Chapter 11

Idon’t get a chance to find Reg and make him pay me back for his stupid egg white omelet before Wayne waylays me.

“Today we’re going to learn how to properly fit a pig,” he says as though those words mean anything to me.

“Great,” I say, though Petunia is in his pen, eyeing Wayne with suspicion.

Which, as it turns out, was more than warranted. Because once we get Petunia out of his pen and walk him—with Wayne shouting, “Head up! Head up!” the whole way—Wayne hands me a scrub brush.

“My dad always says a clean pig is a winning pig,” he tells me. “You’re going to want to really give him a good scrub. Get into all the nooks and crannies.”

Admittedly, I kind of skimmed over the chapter in the MBI handbook about sexual harassment, and I’m pretty sure this precise scenario isn’t covered anyway, but I can guarantee that getting into all of a colleague’s “nooks and crannies” with a scrub brush and a hose is something I am not allowed to do on duty.

“Um…”

But Wayne has his back to me as he turns on the hose, and I’m left to stare at the scrub brush in my hands.

Maybe it will be okay? I mean, we’re deep undercover.

Surely Grayson understands there might be some…

bathing involved, right? And I’m not really Agent Jensen at the moment.

I’m Sally Conway, pig show hopeful and eager pupil.

She would just go ahead and scrub the pig.

But when I look at Petunia, he’s baring his teeth at me in exactly the way I would be baring my teeth at him if he looked poised to get into any of my crannies.

Okay. I’ll take that as a “get close to me with that brush and I will tear you limb from limb.” Good to know.

Wayne turns back and sees me standing there like an idiot, brush still in hand, trying to reassure Grayson with just my eyes that I will not scrub his…

well, everything. But Wayne is a kid and doesn’t get subtext, and also there’s no way he would pick up on any of this regardless of his age because when he looks at Grayson, he sees just another pig.

“What are you waiting for? We need to get to work,” he says.

And then he snatches the brush from my hands and takes a step toward Petunia’s hind end.

One minute, Wayne is standing there, blithely unaware that he is in grave danger.

The next the pig has wheeled around, teeth snapping dangerously close to Wayne’s outstretched hand.

The kid is so surprised he takes a step backward, slipping on the wet ground and falling onto his own hind end in the muck.

“Whoa,” he says, blinking up at me. “Does he do that often?”

“I don’t think he likes to be scrubbed,” I say. But because we’re on-duty law enforcement—or law enforcement-adjacent—personnel and Wayne is a literal child, I also slant a quick glance at Grayson and say, “I do hope he’ll be better behaved around civilians from now on, though.”

The pig snorts. “As long as we maybe skip the scrubbing,” I add.

Wayne gets up gingerly, his hand running over his oversized belt buckle before he attempts to wipe some of the mud—or whatever else it might be—off the back of his Levi’s. “I guess he looks clean enough. I’ll show you how to paint a pig.”

He starts walking away. “Wait,” I say. “We paint the pigs?”

“Yep. And then we’ll bone the legs.”

Bone the…

I wait for my inner voice to tell me to focus, but it’s totally silent. The word “bone” has killed it. Dead. Gone.

And so there’s nothing in my head to drown out the thought of boning.

Not boning the pig, of course, but boning Grayson himself.

My cheeks flame, and I cover my face with hands, trying to bring my sanity to heel.
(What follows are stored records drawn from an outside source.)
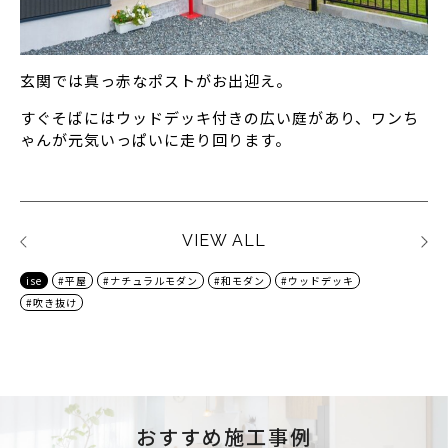
玄関では真っ赤なポストがお出迎え。
すぐそばにはウッドデッキ付きの広い庭があり、ワンち
ゃんが元気いっぱいに走り回ります。
VIEW ALL
ise
#平屋
#ナチュラルモダン
#和モダン
#ウッドデッキ
#吹き抜け
おすすめ施工事例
I’m an agent of the MBI. I’m on the hunt for the country’s most dangerous witch.

I have two days to salvage my career and save the lives of countless people.

And yet I can’t stop picturing Grayson on top of me in that lone hotel bed, those blue eyes sparkling down at me, those damn gray sweatpants tossed carelessly on the floor.

Something nudges my leg, and I look down to see Petunia looking up at me. And just as in my fantasies, those blue eyes are sparkling.

But not with smoldering desire. At the moment, they’re dancing with mirth.

“Yeah, yeah, yeah. He said ‘bone.’ I heard it. Now let’s get going before I change my mind about that scrub brush.”